Eddie Matthews, a maintenance staff worker who assisted with bike distribution last year at the Homewood/Brushton Worship & Service Center, said the bikes "were a blessing and a surprise," especially to two grateful mothers.
Matthews said one woman, whose son's birthday is in December, was disappointed that she couldn't afford a present for him.
Disappointment turned to delight when she received two bikes -- one for her son and one for her daughter.
Another mother who was given a bike for her daughter greeted it with "a facial expression that was just priceless," Matthews said.
"Since that day she has made an effort to stop by and continue to express her gratitude and share how much joy the bike has brought to her daughter."
"The excitement of the many children receiving bikes just before Christmas was truly contagious and excited all the staff involved in [distributing them], but the greatest blessing" occurred during the summer, said Lisa Freeman, case manager at the Pittsburgh North Side Worship & Service Center.

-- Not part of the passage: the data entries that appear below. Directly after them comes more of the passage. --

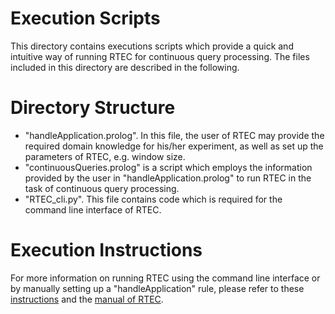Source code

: # Execution Scripts

This directory contains executions scripts which provide a quick and intuitive way of running RTEC for continuous query processing. The files included in this directory are described in the following. 


# Directory Structure
- "handleApplication.prolog". In this file, the user of RTEC may provide the required domain knowledge for his/her experiment, as well as set up the parameters of RTEC, e.g. window size.   
- "continuousQueries.prolog" is a script which employs the information provided by the user in "handleApplication.prolog" to run RTEC in the task of continuous query processing. 
- "RTEC_cli.py". This file contains code which is required for the command line interface of RTEC.  

# Execution Instructions

For more information on running RTEC using the command line interface or by manually setting up a "handleApplication" rule, please refer to these [instructions](../readme.md) and the [manual of RTEC](RTEC_manual.pdf).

She said a young mother whose children had benefited from the program "was very overwhelmed, financially and emotionally," when she came to the center.
The family was relying solely on food stamps and public assistance. And her children have various behavioral problems that were causing tension in the home.
Freeman saw the family during the summer when they rode by her on their bikes. "Everyone was smiling and waving as they passed by."
She said the mother, who hadn't ridden her own bike in years, told her that it felt "good being out in the warm sunshine with my children, not arguing or fighting, but just getting along."
Freeman said the bikes "were truly a blessing for this family and have helped in a way no one could have foreseen. They brought the family closer together."
If you have a "gently used" bike to donate, take it to Jerry Kraynick's shop at 5003 Penn Ave. in Garfield between the hours of 11:30 a.m. to 6 p.m. every day except Wednesday and from 11:30 a.m. to 4 p.m. Saturday. Kraynick and some volunteer bike mechanics will tune-up each bike.
Leah Horcholic, The Salvation Army's Treasures for Children Coordinator, said the bikes will be distributed to children at its various Worship and Service Centers in time for Christmas.
Kraynick said he also will accept donations of "gently used" adult bicycles that will be repaired and sold to support the Bikes for Kids program. He said he also would appreciate the help of volunteer amateur and pro bike mechanics to help tune-up the children's bikes.
Information: www.salvationarmywpa.org; 412-446-1500 and 412-361-0888.
The Friends of the Riverfront will play host to Masquerade Poker Parade fundraiser beginning at 10 a.m. today at the South Side Riverfront Park and along the South Side and Eliza Furnace segments of the Three Rivers Heritage Trail.
It will combine a "non-athletic walk, run or bike ride along the trail" to trick-or-treat booths along the route.
Adults 21 and older will be able to fill punch cards good toward a poker hand at the event's after party at the Halloween Village in Riverfront Park.
Prizes will be awarded.
Admission is $25 per person, $40 for families of four, $20 for students with valid ID and $5 for children 12 and younger.
Larry Walsh writes about recreational bicycling for the Post-Gazette.